##### Data

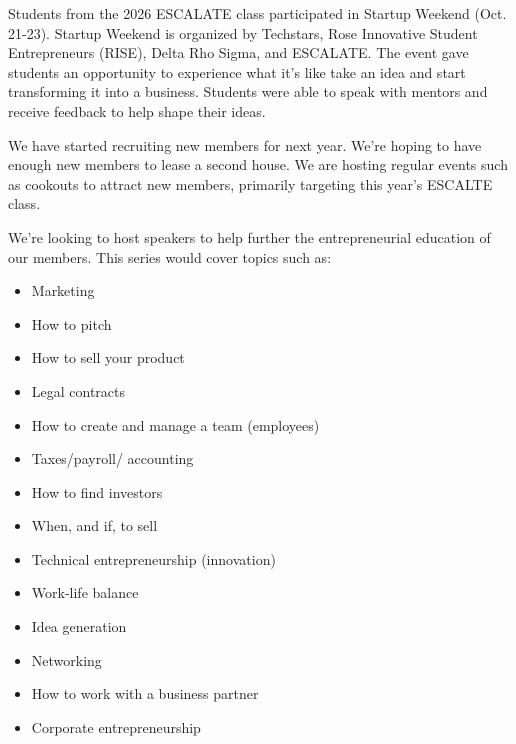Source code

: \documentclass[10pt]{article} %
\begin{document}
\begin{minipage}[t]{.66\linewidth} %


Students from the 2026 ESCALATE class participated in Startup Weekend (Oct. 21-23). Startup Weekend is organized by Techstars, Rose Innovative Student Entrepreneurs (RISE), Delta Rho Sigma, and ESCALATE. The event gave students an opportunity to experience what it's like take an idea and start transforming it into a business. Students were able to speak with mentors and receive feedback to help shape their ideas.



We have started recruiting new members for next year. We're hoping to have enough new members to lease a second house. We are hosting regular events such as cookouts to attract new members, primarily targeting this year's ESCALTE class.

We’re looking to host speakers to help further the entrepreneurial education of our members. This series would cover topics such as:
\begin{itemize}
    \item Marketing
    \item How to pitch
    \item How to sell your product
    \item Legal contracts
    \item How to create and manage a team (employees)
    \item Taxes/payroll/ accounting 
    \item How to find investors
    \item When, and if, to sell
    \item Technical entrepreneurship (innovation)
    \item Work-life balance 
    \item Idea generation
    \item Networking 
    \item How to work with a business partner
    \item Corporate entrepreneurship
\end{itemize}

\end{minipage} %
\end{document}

##########

**Goal of the exercise:** Every line from the one containing "a team (employees)" through the last line above should be retyped exactly; no other lines are wanted.

**Answer for the task:**
    \item How to create and manage a team (employees)
    \item Taxes/payroll/ accounting 
    \item How to find investors
    \item When, and if, to sell
    \item Technical entrepreneurship (innovation)
    \item Work-life balance 
    \item Idea generation
    \item Networking 
    \item How to work with a business partner
    \item Corporate entrepreneurship
\end{itemize}

\end{minipage} %
\end{document}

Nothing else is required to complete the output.